--- Work instruction 1 ---
Do these statements agree with the digit-sum thread? (a) The thread gives E as the official answer. (b) The first solver finds statement 2 alone sufficient. (c) The last post argues that the answer should be C. Answer yes or no for each, quoting the deciding words.
--- Work instruction 2 ---
In the digit-sum thread, why does the first solver say z=n+q cannot be concluded from statement 1 alone?
--- Work instruction 3 ---
What comes next in the digit-sum thread? Write the following post, picking up after its final message.

--- Passage for review ---

Data Sufficiency

Both a, b, and c are 3-digits integers, where a=b+c. Is the hundreds' digit of number a equal to sum of that of b and c?

1). Tens' digit of a=tens' digit of b+tens' digit of c
2). Units' digit of a=units' digit of b + units' digit of c

OA- E

Both a, b, and c are 3-digits integers, where a=b+c. Is the hundreds' digit of number a equal to sum of that of b and c?

a = xyz
b= lmn
d =opq

so xyz = lmn +nop
i.e 100x + 10y +z = 100l + 10m +n + 100o + 10p +q

1). Tens' digit of a=tens' digit of b+tens' digit of c

i.e y=m+p

so we have

100x + 10p + 10m +z = 100l + 10m +n + 100o + 10p +q

100x +z =100(l+o) + n+q

we cant say z=n+q coz n+q may produce a carry
INSUFF

2). Units' digit of a=units' digit of b + units' digit of c

z= n + q

same as above we wont be able to conclude

INSUFF

combine

we have

100x +n + q =100(l+o) + n+q

so x = l+o

SUFF

C

The fastest line of analysis here would be

1) Tens' digit of a=tens' digit of b+tens' digit of c

This would be true only if tens' digit of b+tens' digit of c does not produce a carry

2) Units' digit of a=units' digit of b + units' digit of c
i.e again it does not produce a carry

so in that case sum of the hunderd's digit of b & c must be equal to that of a coz if not then it would be only if the sum produces a carry which would chabge the nos to 4 digit.

Arocks can u check the OA again.

sameer....your method is correct, however you assume that the sum of hundred's digit of B and C will give only a single digit hundred's place in A. What if there is a carry in the sum of hundred's digit??? we cant depict that info from the given stmts and SO the ans shld be E itself....

(Records excerpted from a collection)
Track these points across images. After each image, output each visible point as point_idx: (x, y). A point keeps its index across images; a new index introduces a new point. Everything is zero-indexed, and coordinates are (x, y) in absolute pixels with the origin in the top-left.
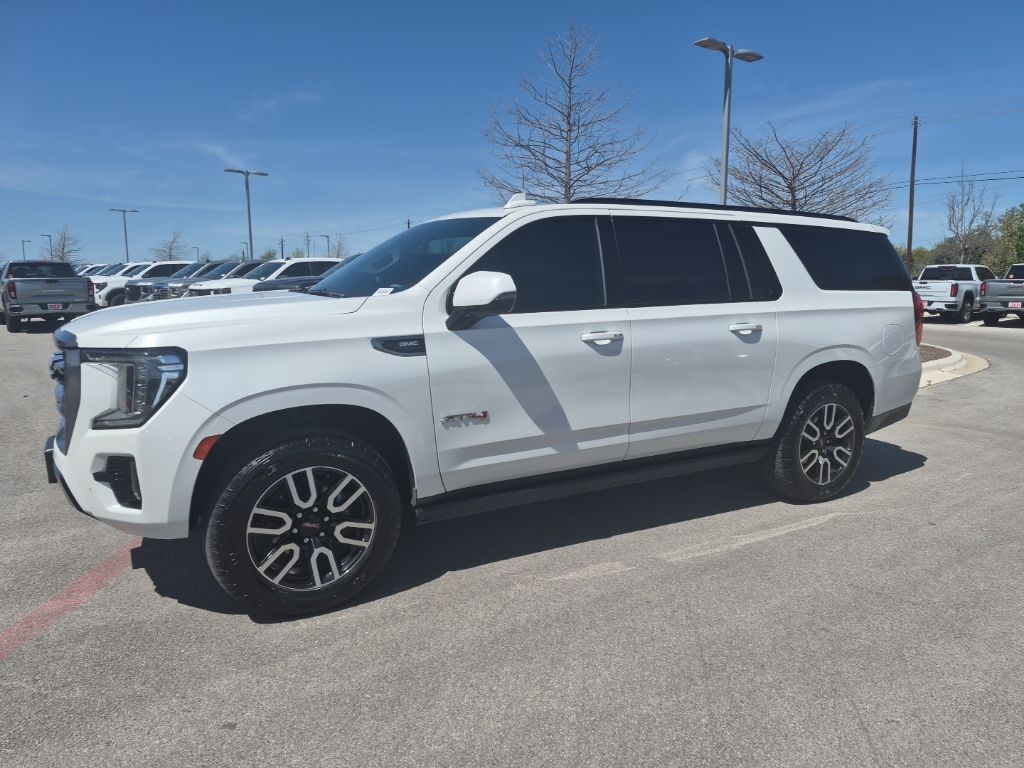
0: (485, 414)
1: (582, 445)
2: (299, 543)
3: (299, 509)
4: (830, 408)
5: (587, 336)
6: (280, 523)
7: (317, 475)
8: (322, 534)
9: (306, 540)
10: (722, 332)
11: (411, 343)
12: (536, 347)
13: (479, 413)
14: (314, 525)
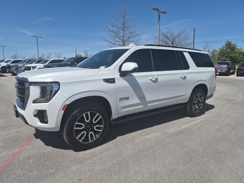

--- Response 1 ---
(a) Yes: "OA- E"
(b) No: "same as above we wont be able to conclude"
(c) No: "SO the ans shld be E itself...."

--- Response 2 ---
Because n+q may produce a carry.

--- Response 3 ---
arocks...u come up wiith pretty good Qs...wht's the src for these man?? these types can come in real exam...

Hi jangojess,arocks
Well its given in the question that "a, b, and c are 3-digits integers" that's why I think it should be C coz if there is a carry then "a" would be 4 digit nos.

arocks the q says "Both a, b, and c are 3-digits integers" here both refers to a,b,c can u verify this.

u got it sameer...missed tht point...

I get the answer A


a = xyz
b= lmn
c =opq

The only way l + o can be equal to x is when there is no carry from m + p.

Thats exactly what statement 1 says.

Statement 2 tells us abt n + q and thats not sufficient info.

Hi Raul,
I think u are right it should be A, ya m+p should not produce a carry coz then m+p <> y, but this stmt also implicitly states that n + q should not produce a carry, otherwise m+p <> y, Stmt 2 explicitly states this, hence I was more keen for C, however Stmt 1 alone is sufficeint coz it enforces the condition on the units digit as well, so 2 is not explicitly reqd, Thanks for pointing out.

damn.....even i had the same ans....but got confused with sameer's equations and all those stuff...